There are currently several different quantum memories under development – some storing qubits as collective excitations in ensembles of atoms, others using solid-state crystals. Among the second group, crystals doped with ions of rare-earth metals have proved successful because rare-earth ions have sharp, stable electronic transitions that can couple to photons and preserve their quantum states. However, absorbing a photon generally requires millimetre- to centimetre-thicknesses of material, making quantum memories rather large.

Enhanced interaction

Now, Faraon and colleagues produced a resonant optical cavity just 0.056 μm3 in volume in neodymium-doped yttrium orthovanadate – which is a crystalline material used in solid-state lasers. The interaction between single photons and matter is strongly enhanced in the cavity, explains Faraon: “The photons are captured by the atoms in a much smaller volume. That is what allowed us to make a much smaller device.”

After cooling the cavity to 480 mK, the team couples it to an optical fibre fed by a laser. When a series of light-pulse pairs is injected into the cavity, the researchers return about 75 ns later. The fidelity of the memory (the proportion of retrieved photons that are in the correct quantum state) is 96.8%. This is on par with state-of-the-art quantum memories of this type. However, the efficiency of the memory (the proportion of photons retrieved at all) was only 2.5%. “We show a clear path towards how this efficiency can be improved,” says Faraon.

To control the time at which stored pulses are released, the researchers apply a second set of laser pulses that are slightly off resonance from the cavity frequency. These pulses compress the spacing of energy levels in the cavity through the Stark effect. The researchers found that this causes a slight delay in the timing of the photon’s release. As they increase the intensity of these “Stark pulses” the delay increases to a maximum of about 10 ns.

Faster preparation

Aside from the possible savings in materials and space, the nanophotonic memory has several advantages over its bulk counterparts. For example, before the cavity can accept a photon, the neodymium spins must be polarized using repeated laser pulses. “These preparation steps are significantly faster in the cavity [than in the bulk system],” says Faraon.

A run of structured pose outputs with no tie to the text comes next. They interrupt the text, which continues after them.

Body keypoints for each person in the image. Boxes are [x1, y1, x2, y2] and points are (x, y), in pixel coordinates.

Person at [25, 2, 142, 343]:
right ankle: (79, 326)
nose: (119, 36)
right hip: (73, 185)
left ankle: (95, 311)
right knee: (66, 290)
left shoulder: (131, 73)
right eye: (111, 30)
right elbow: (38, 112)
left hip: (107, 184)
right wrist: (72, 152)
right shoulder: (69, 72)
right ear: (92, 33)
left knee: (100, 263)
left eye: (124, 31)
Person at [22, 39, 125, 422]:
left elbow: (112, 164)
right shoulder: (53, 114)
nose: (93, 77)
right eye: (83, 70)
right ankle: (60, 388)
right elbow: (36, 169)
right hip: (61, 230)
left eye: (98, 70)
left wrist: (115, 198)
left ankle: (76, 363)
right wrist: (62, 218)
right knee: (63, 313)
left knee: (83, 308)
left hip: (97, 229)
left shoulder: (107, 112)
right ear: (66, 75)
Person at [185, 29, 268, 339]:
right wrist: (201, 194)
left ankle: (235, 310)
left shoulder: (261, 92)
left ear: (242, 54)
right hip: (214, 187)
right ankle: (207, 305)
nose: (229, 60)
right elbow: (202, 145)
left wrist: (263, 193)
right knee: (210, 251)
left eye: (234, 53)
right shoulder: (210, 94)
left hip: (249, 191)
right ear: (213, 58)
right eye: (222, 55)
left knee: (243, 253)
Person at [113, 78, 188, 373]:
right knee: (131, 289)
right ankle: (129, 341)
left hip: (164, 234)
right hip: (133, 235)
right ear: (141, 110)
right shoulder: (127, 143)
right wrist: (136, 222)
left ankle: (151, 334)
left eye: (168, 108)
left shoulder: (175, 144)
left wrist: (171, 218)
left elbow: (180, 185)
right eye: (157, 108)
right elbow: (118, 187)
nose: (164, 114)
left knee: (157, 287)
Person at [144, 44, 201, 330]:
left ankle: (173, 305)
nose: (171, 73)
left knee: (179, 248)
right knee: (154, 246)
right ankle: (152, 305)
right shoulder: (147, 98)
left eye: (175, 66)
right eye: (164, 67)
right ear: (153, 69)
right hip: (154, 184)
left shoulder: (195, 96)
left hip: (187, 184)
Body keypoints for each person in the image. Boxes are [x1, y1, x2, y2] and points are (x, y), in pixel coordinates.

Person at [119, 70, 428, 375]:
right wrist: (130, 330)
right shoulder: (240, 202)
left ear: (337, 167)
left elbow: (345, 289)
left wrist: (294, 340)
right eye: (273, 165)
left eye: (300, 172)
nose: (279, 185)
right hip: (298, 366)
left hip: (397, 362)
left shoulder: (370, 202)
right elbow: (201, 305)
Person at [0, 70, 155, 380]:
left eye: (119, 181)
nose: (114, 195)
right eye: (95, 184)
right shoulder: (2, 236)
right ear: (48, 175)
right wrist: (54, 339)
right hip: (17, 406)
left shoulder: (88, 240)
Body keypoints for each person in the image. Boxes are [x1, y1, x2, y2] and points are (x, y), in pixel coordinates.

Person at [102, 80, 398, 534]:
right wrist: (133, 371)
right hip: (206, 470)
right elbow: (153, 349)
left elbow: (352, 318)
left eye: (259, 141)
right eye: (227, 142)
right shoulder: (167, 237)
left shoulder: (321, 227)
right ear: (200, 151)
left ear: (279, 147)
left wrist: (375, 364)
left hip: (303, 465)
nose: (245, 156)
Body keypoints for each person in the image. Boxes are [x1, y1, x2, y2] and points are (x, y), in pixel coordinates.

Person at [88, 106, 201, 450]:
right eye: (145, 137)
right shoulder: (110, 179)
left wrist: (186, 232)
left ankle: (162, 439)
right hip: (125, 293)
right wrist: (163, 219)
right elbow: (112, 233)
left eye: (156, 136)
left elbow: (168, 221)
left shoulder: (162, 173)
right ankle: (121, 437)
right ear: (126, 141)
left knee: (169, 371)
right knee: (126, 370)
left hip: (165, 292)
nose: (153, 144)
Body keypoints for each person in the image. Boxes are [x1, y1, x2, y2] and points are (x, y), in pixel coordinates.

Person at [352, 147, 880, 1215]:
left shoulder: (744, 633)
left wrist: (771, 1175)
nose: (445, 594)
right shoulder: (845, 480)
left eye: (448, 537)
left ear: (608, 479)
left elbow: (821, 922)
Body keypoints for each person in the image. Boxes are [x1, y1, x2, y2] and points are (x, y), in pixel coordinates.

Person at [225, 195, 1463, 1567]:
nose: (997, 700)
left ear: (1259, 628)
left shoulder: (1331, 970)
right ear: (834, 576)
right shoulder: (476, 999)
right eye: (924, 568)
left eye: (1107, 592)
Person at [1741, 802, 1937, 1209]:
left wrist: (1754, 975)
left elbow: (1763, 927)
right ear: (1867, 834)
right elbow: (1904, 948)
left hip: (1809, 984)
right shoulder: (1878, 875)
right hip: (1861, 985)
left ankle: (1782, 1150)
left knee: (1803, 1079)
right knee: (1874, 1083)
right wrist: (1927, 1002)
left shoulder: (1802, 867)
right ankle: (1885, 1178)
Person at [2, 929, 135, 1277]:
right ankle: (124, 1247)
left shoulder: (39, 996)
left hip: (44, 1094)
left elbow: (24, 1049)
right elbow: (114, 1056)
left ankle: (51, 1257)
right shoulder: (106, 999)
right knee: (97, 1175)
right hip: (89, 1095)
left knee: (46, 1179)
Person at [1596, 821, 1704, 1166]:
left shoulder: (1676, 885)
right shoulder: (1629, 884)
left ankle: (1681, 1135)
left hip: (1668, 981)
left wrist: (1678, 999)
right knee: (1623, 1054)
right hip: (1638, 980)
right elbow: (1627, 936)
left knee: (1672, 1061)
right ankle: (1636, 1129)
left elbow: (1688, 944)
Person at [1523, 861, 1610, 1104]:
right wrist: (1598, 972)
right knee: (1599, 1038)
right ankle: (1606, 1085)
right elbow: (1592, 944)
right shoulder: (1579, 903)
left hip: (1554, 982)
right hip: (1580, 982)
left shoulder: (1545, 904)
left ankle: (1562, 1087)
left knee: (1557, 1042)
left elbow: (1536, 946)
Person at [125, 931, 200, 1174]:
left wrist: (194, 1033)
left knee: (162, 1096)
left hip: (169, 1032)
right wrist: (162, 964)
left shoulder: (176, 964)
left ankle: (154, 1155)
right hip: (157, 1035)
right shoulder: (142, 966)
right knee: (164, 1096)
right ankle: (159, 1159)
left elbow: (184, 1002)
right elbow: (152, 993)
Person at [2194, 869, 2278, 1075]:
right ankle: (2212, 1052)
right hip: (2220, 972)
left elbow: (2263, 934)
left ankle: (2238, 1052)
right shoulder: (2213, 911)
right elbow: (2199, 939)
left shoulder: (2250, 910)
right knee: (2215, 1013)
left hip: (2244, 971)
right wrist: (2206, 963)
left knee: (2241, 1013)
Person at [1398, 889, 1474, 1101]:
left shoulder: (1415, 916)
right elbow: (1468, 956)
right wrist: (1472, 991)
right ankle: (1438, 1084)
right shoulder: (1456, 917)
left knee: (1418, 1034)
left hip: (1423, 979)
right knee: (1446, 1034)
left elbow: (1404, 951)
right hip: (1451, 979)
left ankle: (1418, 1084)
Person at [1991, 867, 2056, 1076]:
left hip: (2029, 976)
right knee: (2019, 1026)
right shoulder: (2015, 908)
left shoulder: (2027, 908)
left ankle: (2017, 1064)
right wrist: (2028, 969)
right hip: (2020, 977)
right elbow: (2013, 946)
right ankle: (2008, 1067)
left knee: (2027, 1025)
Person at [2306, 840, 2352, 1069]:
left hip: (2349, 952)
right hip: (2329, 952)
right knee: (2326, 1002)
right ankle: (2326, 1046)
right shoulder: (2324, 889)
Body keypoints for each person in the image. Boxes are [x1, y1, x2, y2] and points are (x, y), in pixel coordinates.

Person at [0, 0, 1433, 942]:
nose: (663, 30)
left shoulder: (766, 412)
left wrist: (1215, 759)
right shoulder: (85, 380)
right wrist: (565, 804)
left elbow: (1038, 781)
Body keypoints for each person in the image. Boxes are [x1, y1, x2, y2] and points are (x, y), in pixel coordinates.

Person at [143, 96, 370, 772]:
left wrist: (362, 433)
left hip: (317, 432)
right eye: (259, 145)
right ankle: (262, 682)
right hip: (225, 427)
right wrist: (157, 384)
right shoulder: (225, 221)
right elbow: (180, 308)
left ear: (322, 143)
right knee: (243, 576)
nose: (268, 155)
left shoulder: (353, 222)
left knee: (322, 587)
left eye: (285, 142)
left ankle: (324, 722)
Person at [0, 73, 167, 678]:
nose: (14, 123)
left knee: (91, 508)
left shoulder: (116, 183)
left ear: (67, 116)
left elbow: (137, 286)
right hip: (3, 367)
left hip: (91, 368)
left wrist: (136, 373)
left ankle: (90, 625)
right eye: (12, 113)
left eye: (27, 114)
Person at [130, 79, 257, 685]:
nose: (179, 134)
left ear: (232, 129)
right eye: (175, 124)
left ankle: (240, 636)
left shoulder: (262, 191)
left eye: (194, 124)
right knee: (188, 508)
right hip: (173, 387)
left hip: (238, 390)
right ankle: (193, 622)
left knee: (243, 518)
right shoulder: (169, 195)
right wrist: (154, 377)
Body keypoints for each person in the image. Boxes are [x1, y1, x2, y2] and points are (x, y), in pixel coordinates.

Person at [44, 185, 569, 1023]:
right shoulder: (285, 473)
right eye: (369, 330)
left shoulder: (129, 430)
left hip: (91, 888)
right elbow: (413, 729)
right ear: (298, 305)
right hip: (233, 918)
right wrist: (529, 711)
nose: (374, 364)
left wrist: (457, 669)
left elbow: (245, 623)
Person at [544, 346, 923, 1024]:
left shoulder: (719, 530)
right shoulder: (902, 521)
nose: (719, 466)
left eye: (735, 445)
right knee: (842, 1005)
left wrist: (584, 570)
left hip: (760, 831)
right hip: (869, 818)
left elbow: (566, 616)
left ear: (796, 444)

Margherita Mazzera of the Institute of Photonic Sciences in Barcelona describes the work as “significant”, adding: “There are several new aspects, but the most important is that it’s the first time that memory capacity has been demonstrated at the single photon level in a nanophotonic rare-earth system.”

She cautions, however, that drastic increases in both the efficiency (to around 90%) and the storage time, as well as the introduction of on-demand release of the photon are required before the system can be function as a practical quantum memory. The usual protocol to achieve on-demand read-out, she says, is “a very difficult step” that the researchers have yet to demonstrate. She describes the use of Stark pulses to delay the photon release as “an intermediate solution”.

Fundamental science

Nicolas Gisin of the University of Geneva says the work is “significant but also quite specialized”, and agrees that much work remains before the device can form a useful quantum memory. In his view, however, the emission delay due to the Stark effect is the most important feature of the work in terms of fundamental science. “I find it fascinating to stop a photon and decide when it comes back, and have it come back with all it’s quantum properties intact.”

The research is described in Science.